After learning about Dario’s methods and overall philosophy and mission, I had an indescribable experience eating the McDario burger. Not only did I solely enjoy the burger, but I valued the entire meal. We sat down and consumed raw vegetables with olive oil and rosemary sea salt as well as some bread. The crisp carrots and celery as well as the warm and bitter flavors from the rosemary sea salt prepared my pallet for the main event.Once I received my medium McDario burger I thought that the plate was beautiful; the colors were balanced with the celery leaves, fresh tomatoes, and red onions. The smell contributed to an overall feeling of emotion that I find difficult to describe. The smell, the colors, the balance that was omnipresent throughout the meal represented the region as well as my own home. I felt the love, comfort, and thoughtfulness that I feel when I am home but I also found that this meal was beautiful and my excitement and energy matched how I feel at an art exhibit.
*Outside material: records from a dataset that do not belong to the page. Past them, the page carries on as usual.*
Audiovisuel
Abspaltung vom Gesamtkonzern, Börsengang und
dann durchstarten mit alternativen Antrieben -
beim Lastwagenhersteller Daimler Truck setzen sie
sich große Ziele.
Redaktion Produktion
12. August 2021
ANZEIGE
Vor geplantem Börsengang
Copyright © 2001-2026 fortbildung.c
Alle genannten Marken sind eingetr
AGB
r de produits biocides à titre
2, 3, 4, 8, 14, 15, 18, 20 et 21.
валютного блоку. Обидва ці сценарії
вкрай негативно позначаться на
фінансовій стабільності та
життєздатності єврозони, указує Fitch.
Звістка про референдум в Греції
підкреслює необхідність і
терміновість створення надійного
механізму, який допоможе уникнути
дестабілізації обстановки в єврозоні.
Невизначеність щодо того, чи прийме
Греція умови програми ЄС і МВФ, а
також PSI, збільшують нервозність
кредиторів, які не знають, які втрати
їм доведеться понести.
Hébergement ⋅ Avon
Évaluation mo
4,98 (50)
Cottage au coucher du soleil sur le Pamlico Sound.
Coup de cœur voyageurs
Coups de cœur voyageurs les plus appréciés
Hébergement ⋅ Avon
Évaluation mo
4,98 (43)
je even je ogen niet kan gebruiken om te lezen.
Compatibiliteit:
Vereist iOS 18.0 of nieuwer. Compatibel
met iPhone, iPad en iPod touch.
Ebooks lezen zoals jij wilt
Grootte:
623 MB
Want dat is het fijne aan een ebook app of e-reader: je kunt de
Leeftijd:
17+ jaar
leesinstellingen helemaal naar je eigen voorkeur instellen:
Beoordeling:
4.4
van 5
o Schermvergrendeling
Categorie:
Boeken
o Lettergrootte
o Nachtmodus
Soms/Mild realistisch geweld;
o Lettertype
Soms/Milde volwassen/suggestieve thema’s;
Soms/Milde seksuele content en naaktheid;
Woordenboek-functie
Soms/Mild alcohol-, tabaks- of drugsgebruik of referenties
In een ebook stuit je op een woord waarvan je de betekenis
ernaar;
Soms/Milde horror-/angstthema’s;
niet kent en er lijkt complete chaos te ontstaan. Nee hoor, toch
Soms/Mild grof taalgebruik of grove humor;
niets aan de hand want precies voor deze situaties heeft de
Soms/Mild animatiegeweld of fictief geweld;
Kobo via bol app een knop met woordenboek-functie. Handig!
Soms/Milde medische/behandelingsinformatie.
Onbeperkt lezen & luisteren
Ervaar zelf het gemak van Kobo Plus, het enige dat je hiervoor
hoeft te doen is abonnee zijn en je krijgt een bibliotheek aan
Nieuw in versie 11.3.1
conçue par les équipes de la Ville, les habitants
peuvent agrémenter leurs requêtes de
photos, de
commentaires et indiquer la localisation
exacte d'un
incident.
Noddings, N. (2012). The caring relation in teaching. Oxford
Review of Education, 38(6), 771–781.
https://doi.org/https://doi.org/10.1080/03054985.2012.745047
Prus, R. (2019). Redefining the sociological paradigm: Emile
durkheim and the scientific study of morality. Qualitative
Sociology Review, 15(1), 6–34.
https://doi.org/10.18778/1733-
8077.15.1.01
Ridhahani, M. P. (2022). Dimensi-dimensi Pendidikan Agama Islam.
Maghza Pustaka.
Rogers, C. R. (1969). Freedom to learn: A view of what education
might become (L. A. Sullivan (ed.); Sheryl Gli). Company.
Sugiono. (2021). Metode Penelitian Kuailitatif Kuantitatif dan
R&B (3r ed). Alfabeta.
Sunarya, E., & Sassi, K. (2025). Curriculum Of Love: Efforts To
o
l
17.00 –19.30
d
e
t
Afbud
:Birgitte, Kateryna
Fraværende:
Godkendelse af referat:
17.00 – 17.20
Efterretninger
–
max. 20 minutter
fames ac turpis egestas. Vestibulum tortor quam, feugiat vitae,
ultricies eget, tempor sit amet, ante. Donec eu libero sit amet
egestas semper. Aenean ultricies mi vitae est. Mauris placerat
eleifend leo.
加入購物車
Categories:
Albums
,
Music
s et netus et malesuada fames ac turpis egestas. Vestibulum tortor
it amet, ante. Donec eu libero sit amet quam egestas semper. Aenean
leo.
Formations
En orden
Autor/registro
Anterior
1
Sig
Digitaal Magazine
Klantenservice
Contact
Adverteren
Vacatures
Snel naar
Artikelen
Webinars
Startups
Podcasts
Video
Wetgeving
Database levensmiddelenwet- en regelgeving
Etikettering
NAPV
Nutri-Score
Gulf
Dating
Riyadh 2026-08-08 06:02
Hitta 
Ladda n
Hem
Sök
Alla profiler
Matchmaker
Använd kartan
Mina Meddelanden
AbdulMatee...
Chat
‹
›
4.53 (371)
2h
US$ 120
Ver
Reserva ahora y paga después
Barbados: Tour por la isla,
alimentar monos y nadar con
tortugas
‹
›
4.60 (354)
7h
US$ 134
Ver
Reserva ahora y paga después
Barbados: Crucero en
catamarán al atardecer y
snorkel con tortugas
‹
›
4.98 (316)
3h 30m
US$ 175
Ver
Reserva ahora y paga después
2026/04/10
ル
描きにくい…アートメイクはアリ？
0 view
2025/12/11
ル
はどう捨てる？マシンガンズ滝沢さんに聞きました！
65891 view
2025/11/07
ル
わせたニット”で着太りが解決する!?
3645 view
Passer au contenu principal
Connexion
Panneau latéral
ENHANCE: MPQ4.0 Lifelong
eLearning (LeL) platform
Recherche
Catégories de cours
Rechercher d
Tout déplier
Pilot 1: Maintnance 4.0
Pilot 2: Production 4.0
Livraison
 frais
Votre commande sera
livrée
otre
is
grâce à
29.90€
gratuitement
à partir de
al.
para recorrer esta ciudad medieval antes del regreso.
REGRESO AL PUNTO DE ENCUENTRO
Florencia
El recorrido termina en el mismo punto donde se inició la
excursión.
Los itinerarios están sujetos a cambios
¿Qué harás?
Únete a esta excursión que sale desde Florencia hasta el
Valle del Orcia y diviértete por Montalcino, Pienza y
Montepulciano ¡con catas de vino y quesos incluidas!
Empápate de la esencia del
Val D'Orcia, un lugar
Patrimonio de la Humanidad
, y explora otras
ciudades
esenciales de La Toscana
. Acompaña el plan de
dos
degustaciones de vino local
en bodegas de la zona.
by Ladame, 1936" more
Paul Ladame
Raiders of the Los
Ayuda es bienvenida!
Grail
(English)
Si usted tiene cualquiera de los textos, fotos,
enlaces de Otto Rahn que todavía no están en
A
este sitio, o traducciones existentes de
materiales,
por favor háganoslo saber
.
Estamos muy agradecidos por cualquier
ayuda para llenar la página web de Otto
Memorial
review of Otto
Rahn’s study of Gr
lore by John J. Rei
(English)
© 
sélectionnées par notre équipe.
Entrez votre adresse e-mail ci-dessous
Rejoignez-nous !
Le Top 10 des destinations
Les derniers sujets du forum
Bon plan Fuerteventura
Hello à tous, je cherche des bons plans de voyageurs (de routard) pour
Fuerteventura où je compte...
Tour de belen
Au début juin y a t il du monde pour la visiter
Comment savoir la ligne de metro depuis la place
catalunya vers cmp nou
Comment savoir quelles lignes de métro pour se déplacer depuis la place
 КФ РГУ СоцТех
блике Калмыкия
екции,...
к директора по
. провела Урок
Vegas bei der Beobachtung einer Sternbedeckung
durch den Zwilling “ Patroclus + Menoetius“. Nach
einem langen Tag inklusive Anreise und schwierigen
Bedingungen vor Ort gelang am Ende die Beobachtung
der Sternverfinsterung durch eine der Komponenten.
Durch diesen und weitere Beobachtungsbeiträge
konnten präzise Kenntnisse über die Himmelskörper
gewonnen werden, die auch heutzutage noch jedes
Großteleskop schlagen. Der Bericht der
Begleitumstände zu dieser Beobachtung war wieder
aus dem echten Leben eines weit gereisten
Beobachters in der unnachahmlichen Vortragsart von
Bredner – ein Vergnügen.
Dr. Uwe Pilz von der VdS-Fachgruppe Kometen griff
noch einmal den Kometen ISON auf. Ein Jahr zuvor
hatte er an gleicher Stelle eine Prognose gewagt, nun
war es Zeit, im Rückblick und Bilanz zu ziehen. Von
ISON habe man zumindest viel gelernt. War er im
From my experience I found that I clashed with Elizabeth Telfer’s opinion of food as an art form. Telfer argues that food can only be a minor art because we cannot have an “aesthetic reaction to taste and smell.” I strongly disagree with her because a meal can withdraw my memories, experiences, and feelings with a smell or with the way in which the meal is assembled. Food can articulate how I feel at times when I cannot actually express myself clearly. Food screams louder, infiltrates my senses faster, and communicates more than some pieces of art can regardless of how bright they are, large, or detailed. Telfer may partially agree with my point of view, however she may argue that I am not calculating hunger into this equation. What she ultimately fails to recognize is our visual hunger for stimulation, color, and texture that can be satiated through the painting or visual that she is referencing.

Dario’s philosophy and dishes are exquisite to me and are works of art. They are aesthetically appealing and taste and smell greatly contributes to my emotions toward food. What also adds to the value of Dario’s artwork is the beautiful concept of a human being’s relationship to food and the respect that we must have of nature; our existence relies on the sacrifice of life.

This philosophy increases the value of the McDario burger in a way that is comparable to the stories behind some of the most influential and remarkable paintings.

Additionally, Dario’s philosophy highlights our role as consumers. It is essential that we understand our role in the food industry and the fact that we are an integral part of the food chain. Singer feels that the solution to inhumane treatment to animals is through vegetarianism or eliminating ourselves from the equation, however this is merely hiding from the problem instead of taking a proactive stance as a consumer. We need to have a better connection to our food and understand that each dish is truly one of a kind because we sacrifice a life in order to create it.